The man who pledged to “drain the swamp” of government corruption also had no problem allowing his son-in-law’s hedge fund to receive a $2 billion bribe… ahem… “investment”… from the Saudi Arabian government.
I guess that swamp draining will have to wait for his second term, which, I can only assume, will include a third or fourth impeachment. If at first you don’t succeed…
Next, cheers to Barack Obama,who gave us the Affordable Care Act. Far from making healthcare more affordable, that little gem somehow doubled the cost of individual health insurance plans and, against all odds, made a horrendous health system even worse.
In pursuing Saudi-born terrorists hiding in Afghanistan, George W. Bush appeared to take a wrong turn and invaded Iraq.

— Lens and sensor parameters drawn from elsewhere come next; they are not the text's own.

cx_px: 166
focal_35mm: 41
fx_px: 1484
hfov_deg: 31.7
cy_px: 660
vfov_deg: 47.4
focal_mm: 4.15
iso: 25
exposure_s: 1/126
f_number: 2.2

Maybe he was holding the map upside down?
The good news is that we won that war, only to eventually hand control of the government over to our archenemy Iran via their Shia proxy in Iraq.
Just brilliant!
Bill Clinton actually ran budget surpluses for a few years, chipping away ever so slightly at the national debt. I’ll resist the urge to roast him over the meaning of “is” because, however small the baby steps might have been, we at least approached something resembling fiscal responsibility for a brief time under his… er… leadership.

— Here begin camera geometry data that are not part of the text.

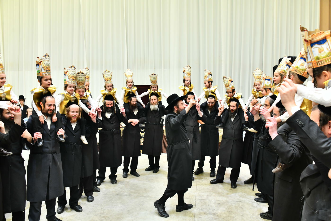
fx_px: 257
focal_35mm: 28
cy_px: 110
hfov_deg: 65.5
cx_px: 166
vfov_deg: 46.4
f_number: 5.6
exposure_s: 1/200
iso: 1600
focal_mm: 28
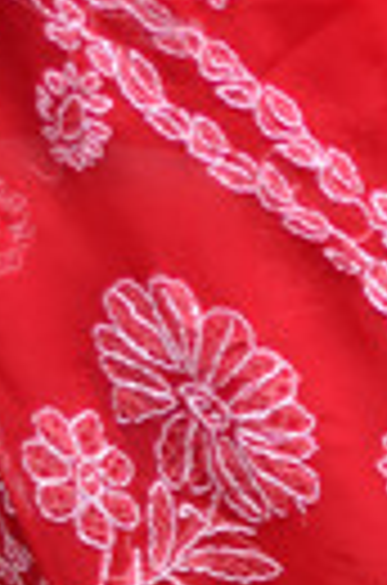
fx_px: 4685
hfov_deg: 4.6
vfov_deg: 7.1
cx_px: 945
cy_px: 529
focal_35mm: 289
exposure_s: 1/160
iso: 100
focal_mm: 50
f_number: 1.8
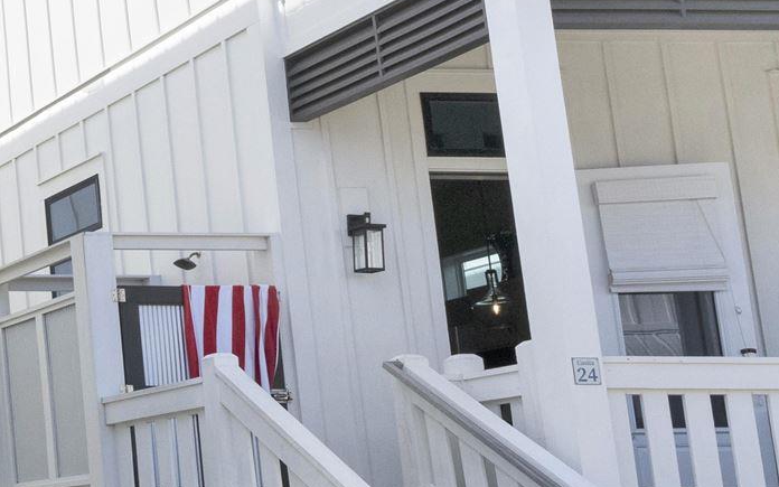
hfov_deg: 19.0
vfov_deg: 17.5
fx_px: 1576
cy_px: 294
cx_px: -717
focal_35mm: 74
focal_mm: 16.5
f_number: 13
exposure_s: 1/400
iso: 400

Of course, it’s not just recent presidents who have a knack for really making a mess of things…
Over the loud protestations of virtually every living economist of note, our wise friend Herbert Hoover signed the Smoot–Hawley Tariff Act. The resulting collapse in global trade caused an already rocky U.S. economy to slide into the Great Depression of the 1930s.
Lyndon B. Johnson was a real class act. When asked by reporters why the United States was at war in Vietnam, he unzipped his pants, grabbed his manhood, and replied “This is why!”
And let’s not forget our favorite – Richard Nixon. Tricky Dick was forced to resign to avoid impeachment over his use of government agents to spy on political enemies, forever making “Watergate” synonymous with scandal.
Come to think of it, maybe we should change Presidents’ Day in its current form to a new federal holiday honoring President William Henry Harrison. He was only in office for 31 days before dropping dead, so he didn’t really have time to screw anything up too badly.
Or better yet, why don’t we scrap Presidents’ Day altogether and replace it with Entrepreneurs’ Day?
It seems a little counterintuitive to take a day off work to honor workaholic business founders, but I’d prefer to honor risk takers with skin in the game than political grifters with grand ambitions to spend other people’s money getting other people’s sons and daughters killed in other people’s countries.
Hey, a day off work is a day off work.
Enjoy this Presidents’ Day with your families and raise a beer while you remember what exactly it is we work for. We’ll be back in the office on Tuesday.
To life, liberty, and the pursuit of wealth.